Higher electrical stimulus intensities are required to activate chronically compressed nerve roots. Implications for intraoperative electromyographic pedicle screw testing.

Autor: Holland NR; Department of Neurology, Johns Hopkins University School of Medicine, Baltimore, Maryland, USA., Lukaczyk TA, Riley LH 3rd, Kostuik JP
Jazyk: angličtina
Zdroj: Spine [Spine (Phila Pa 1976)] 1998 Jan 15; Vol. 23 (2), pp. 224-7.
DOI: 10.1097/00007632-199801150-00014
Abstrakt: Study Design: A comparison of the electrical thresholds required to evoke myogenic responses from direct stimulation of normal and chronically compressed nerve roots.
Objective: To determine whether intraoperative electromyographic testing to confirm the integrity of instrumented pedicles should be performed at higher stimulus intensities in cases where there is preoperative lumbosacral radiculopathy.
Summary of Background Data: Postoperative neurologic deficits may occur as a result of pedicle screw misplacement during spinal instrumentation. The failure to evoke myogenic responses from stimulation of pedicle holes and screws at intensities of 6-8 mA is commonly used to exclude bony pedicular wall perforation.

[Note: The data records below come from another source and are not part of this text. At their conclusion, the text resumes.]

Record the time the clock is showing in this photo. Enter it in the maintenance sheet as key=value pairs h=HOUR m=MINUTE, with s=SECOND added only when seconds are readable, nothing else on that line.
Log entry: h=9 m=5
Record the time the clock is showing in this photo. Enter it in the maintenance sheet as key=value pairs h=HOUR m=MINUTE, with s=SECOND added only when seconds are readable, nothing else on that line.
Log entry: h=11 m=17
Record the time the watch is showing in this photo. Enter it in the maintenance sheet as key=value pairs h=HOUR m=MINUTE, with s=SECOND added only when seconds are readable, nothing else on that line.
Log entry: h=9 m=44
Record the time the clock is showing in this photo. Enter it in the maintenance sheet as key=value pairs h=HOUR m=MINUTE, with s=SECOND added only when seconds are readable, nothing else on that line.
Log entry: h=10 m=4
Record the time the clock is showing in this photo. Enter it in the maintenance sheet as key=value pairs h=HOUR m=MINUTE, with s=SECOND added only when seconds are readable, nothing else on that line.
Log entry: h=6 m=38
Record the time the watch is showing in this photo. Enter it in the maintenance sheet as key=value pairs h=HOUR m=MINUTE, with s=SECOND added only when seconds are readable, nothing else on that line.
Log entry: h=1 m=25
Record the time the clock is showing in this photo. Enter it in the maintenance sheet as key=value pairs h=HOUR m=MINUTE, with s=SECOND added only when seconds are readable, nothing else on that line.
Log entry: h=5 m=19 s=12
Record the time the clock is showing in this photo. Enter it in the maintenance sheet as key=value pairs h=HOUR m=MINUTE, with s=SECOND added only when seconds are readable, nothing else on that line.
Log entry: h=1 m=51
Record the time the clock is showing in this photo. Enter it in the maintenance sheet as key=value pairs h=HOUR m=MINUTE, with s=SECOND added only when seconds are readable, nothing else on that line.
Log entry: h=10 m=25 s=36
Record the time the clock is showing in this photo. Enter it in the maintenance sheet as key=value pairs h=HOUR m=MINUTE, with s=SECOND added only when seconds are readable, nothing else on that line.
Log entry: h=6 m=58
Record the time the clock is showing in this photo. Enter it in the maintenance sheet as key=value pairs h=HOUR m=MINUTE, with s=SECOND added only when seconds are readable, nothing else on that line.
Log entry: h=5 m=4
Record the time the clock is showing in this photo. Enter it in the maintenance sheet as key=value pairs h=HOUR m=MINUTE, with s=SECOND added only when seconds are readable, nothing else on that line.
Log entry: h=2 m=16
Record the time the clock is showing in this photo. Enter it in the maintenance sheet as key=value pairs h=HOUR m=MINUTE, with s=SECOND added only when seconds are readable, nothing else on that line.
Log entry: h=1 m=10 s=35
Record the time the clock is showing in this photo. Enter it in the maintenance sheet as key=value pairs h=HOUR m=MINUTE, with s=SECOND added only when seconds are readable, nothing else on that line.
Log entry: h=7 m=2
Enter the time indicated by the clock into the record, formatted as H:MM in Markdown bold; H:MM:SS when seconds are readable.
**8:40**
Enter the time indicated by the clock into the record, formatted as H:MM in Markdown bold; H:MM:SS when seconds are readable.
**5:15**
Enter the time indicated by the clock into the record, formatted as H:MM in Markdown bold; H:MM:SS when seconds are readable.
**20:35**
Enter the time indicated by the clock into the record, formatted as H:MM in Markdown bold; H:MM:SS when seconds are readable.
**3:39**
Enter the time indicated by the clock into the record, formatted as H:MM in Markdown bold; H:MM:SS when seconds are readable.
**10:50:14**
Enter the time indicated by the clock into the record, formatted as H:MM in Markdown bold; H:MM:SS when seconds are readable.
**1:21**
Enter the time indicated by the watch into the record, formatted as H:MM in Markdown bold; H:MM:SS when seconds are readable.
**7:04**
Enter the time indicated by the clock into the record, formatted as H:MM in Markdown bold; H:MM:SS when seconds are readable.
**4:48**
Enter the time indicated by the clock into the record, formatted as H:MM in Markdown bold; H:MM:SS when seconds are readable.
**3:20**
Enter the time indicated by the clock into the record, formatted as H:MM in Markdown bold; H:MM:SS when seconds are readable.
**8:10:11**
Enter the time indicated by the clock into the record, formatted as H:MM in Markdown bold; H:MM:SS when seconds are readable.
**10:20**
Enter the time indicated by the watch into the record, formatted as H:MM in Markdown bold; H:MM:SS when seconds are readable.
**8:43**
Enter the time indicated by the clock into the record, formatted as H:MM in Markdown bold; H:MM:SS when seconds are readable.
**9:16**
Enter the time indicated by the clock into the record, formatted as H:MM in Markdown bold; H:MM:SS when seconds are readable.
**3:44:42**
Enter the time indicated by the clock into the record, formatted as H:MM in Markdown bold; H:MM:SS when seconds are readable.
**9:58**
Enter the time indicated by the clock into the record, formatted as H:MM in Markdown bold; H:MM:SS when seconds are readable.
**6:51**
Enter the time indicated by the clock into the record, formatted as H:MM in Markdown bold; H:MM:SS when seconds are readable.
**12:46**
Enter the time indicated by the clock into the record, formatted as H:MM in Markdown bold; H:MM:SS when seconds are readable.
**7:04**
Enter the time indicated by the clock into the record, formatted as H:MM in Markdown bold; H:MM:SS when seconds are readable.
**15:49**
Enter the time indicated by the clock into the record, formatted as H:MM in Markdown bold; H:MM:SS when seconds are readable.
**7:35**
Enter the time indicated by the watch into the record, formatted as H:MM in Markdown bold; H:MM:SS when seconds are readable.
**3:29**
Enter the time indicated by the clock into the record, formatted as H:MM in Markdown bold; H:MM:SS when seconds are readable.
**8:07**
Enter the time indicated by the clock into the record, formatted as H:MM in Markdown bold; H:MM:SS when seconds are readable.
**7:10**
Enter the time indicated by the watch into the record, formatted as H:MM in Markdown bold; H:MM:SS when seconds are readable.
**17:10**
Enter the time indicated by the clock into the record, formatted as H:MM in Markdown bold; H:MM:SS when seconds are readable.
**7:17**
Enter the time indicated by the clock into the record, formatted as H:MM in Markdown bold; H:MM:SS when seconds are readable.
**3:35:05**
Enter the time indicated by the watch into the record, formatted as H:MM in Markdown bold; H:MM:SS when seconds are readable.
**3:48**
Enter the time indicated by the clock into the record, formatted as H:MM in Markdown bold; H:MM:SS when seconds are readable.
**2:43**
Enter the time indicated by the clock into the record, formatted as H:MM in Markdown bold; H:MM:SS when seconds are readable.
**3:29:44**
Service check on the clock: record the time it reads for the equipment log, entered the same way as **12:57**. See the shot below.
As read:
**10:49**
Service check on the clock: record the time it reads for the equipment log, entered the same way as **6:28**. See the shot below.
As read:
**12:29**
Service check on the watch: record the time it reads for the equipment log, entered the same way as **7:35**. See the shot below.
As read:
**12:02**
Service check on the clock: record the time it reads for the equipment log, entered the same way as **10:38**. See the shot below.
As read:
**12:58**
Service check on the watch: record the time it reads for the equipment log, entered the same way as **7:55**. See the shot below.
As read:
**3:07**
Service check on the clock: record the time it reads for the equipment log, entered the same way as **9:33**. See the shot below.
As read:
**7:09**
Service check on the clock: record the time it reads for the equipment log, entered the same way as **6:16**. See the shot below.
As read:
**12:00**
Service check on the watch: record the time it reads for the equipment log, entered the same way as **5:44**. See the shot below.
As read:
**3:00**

Methods: Direct nerve root stimulation was used to compare the stimulus thresholds of normal and compressed nerve roots in six patients with limb weakness from chronic lumbosacral radiculopathy.
Results: The stimulus thresholds of chronically compressed nerve roots significantly exceeded those of normal nerve roots, indicating partial axonal loss (axonotmesis). In most cases, the direct stimulus thresholds of compressed nerve roots exceeded 10 mA.
Conclusions: When instrumentation is placed at spinal levels where there is preexisting chronic lumbosacral radiculopathy, holes and screws may need to be stimulated at higher intensities to exclude pedicular perforation and prevent further iatrogenic nerve root injury.